Savida began as a modest gastronomic bar in the Turkish Bazaar compound, which stands mostly empty today despite having undergone a well-publicized renovation. In time, it moved to a larger space near the wall of Acre’s Old City.

The two-story restaurant, with its simple design, followed two guiding rules: Use fresh local fish and a charcoal grill. Both the concept and the menu won praise from local and international critics, who wrote enthusiastic articles about Savida.

File photo: Savida’s owners, Ohad Horvitz and Dan Smulovitz, December 2017.
Dan Peretz

“We never intended to enter the honor roll of the best restaurants in Israel and the world, as actually happened,” Smulovitz said. “We just wanted to serve fish taken from the sea, and for us, this place was a school.

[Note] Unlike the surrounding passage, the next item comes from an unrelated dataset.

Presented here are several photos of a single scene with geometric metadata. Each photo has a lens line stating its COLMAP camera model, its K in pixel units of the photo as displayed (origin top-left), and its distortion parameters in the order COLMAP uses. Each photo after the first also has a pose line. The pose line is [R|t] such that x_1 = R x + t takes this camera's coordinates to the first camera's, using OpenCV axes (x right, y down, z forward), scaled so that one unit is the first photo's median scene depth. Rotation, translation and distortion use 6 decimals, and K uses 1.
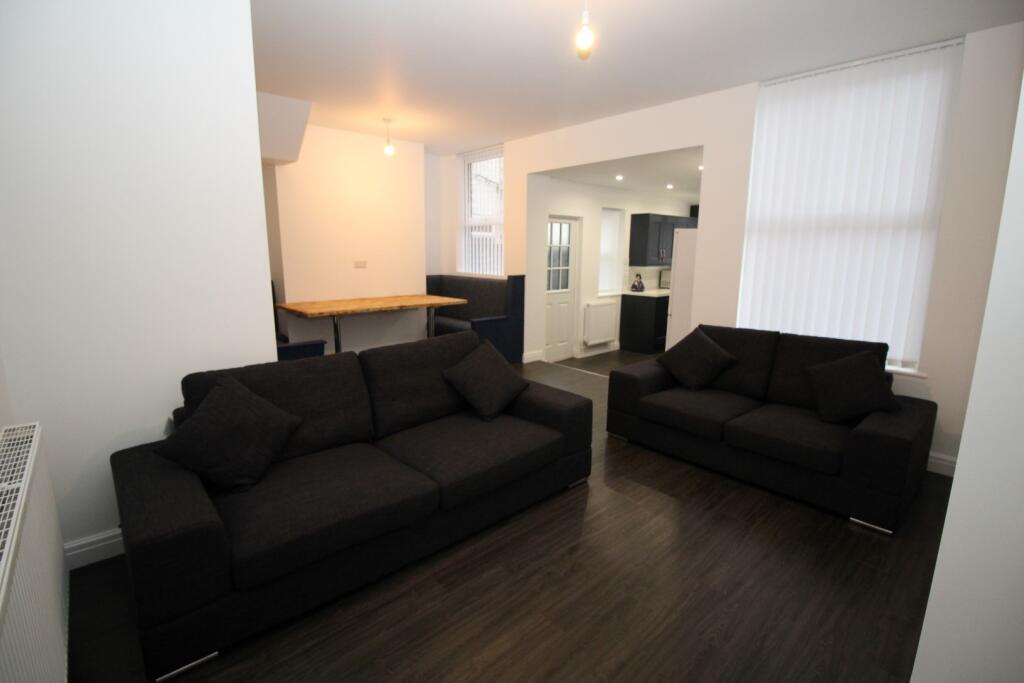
lens RADIAL K [[482.1, 0, 500.1], [0, 482.1, 336.3], [0, 0, 1]] dist [-0.000369, 0.000045]
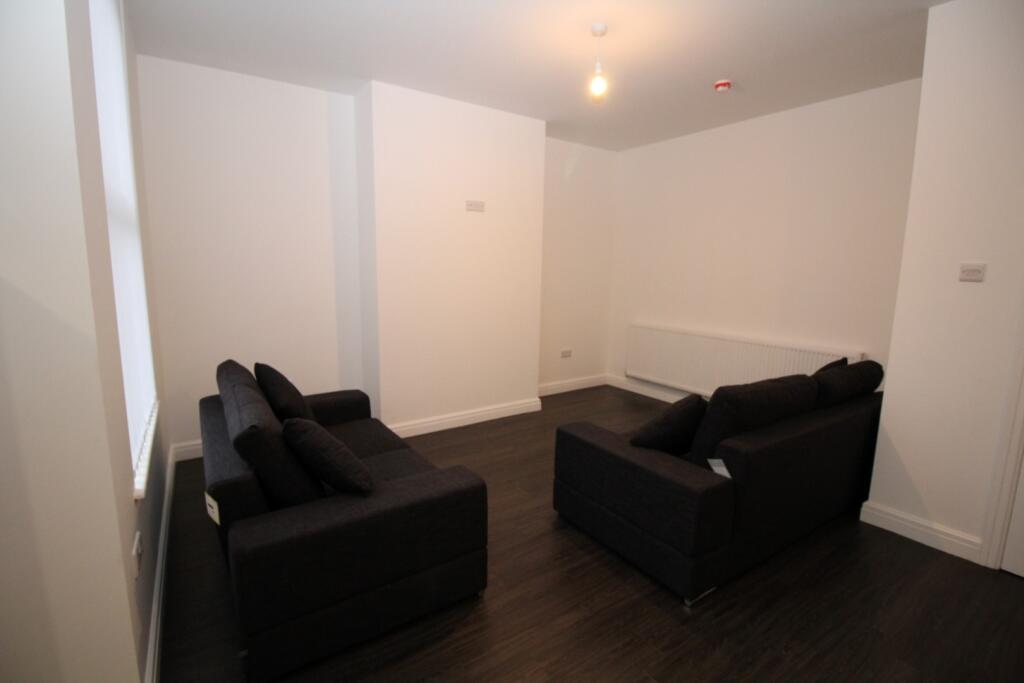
lens RADIAL K [[482.1, 0, 500.1], [0, 482.1, 336.3], [0, 0, 1]] dist [-0.000369, 0.000045]
pose [[-0.990621, -0.041703, 0.130120, 0.167960], [0.002448, 0.946718, 0.322055, -0.304532], [-0.136617, 0.319353, -0.937736, 1.679491]]
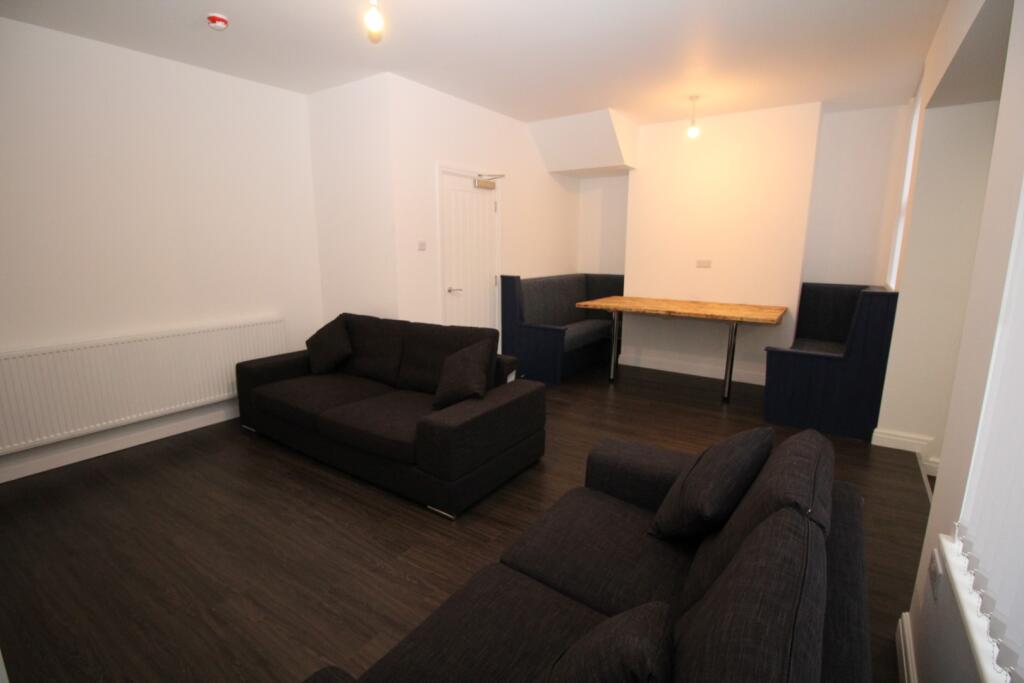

I learned a lot here about fish, about the Mediterranean Sea, about the Old City and especially about the people who live there, like Sado Saadi, the native fisherman and fishmonger who made this possible.”

Savida is closing down at a time when several new and highly touted local restaurants, like Igra Rama and Abie in Tel Aviv, have adopted a similar principle of exclusively using local fish. “I see this influence and it makes me happy – to the degree that it’s possible to say this when I’m closing down – that this concept, which didn’t exist five years ago, has caught on,” Smulovitz said.

“I’ve run out of energy,” he added. “I gave what I could. But I still hope someone will take over Savida, continue its path and show that a place like this has a right to exist in Acre.”

The restaurant will be open every day until December 31, 2018.